§ Exercise brief: Rewrite the passage on USCIS funding between "Although the CIS" and "tackle its backlog.", inclusive, replacing "recommendations" with "proposals".

§ Study text:
Meanwhile, back in March, USCIS published a final rule to effectively expand premium processing services for cases, which is an additional fee applicants can pay to expedite their forms. But this expedited service is still handled by human beings, and Rand said there is a limit to how many cases employees can process at once.

“One needs extra human beings to be able to do a faster turnaround time. So we understand and appreciate the fact that a lot of folks out there would be paying for premium processing for a lot of these ones right now, if they could,” Rand said. “We really want to satisfy that demand. We wish we could, we could just flip a switch and turn it on for everybody, but that’s not really operationally possible.”

Fee-for-service model leaves USCIS underfunded, understaffed

Although the CIS Ombudsman’s annual report to Congress is due by June 30, Coven’s office already issued two formal recommendations on March 31 and June 15. One was to amending USCIS’ funding model which relies almost entirely on fees-for-service, a long-running obstacle for the agency to tackle its backlog.

USCIS’ workforce of more than 20,000 people and 200-plus offices and facilities have an annual budget averaging above $4 billion since 2018, 97% of which comes from fees-for-service. The federal review and public comment process for adjusting fees takes several years, and the agency has never adjusted those fees for inflation – which reached an annual rate of 8.6% in May, the highest in 41 years.

But that’s not all.

The drop in services performed by USCIS during the pandemic, various humanitarian disasters that occur at unforeseen times, and cuts to nonpayroll expenses in order to avoid a massive COVID-related furlough compounded to reveal the inadequacy of USCIS’ funding model, the ombudsman wrote. The recommendations included dedicated appropriations to tackle case backlogs, and to cover humanitarian and asylum services which are not fee-based yet paid for at the expense of applicants for other immigration needs.

“We recommend that USCIS seek legislative or regulatory action to: Reengineer the agency’s biennial fee review process, particularly its associated staffing allocation models, to ensure it fully and proactively projects the staffing levels needed to meet targeted processing time goals for future processing as well as backlog adjudications … [and] Authorize and establish a financing mechanism, through the auspices of the Department of the Treasury, that USCIS may draw upon to address unexpected revenue shortfalls and unfunded policy shifts and to maintain adequate staffing to meet its performance obligations to its customers and Congress,” the report said.

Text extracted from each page
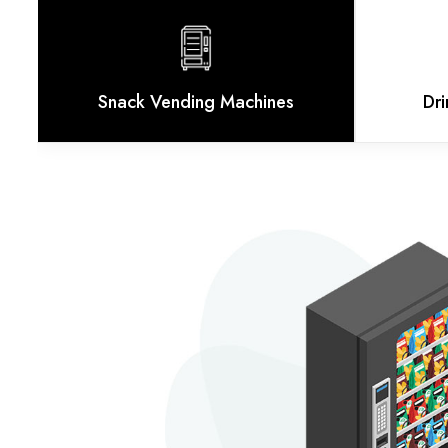
Snack Vending Machines
Dr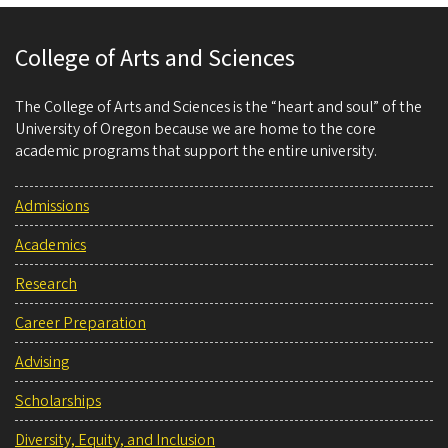
College of Arts and Sciences
The College of Arts and Sciences is the “heart and soul” of the
University of Oregon because we are home to the core
academic programs that support the entire university.
Admissions
Academics
Research
Career Preparation
Advising
Scholarships
Diversity, Equity, and Inclusion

§ Written response:
Although the CIS Ombudsman’s annual report to Congress is due by June 30, Coven’s office already issued two formal proposals on March 31 and June 15. One was to amending USCIS’ funding model which relies almost entirely on fees-for-service, a long-running obstacle for the agency to tackle its backlog.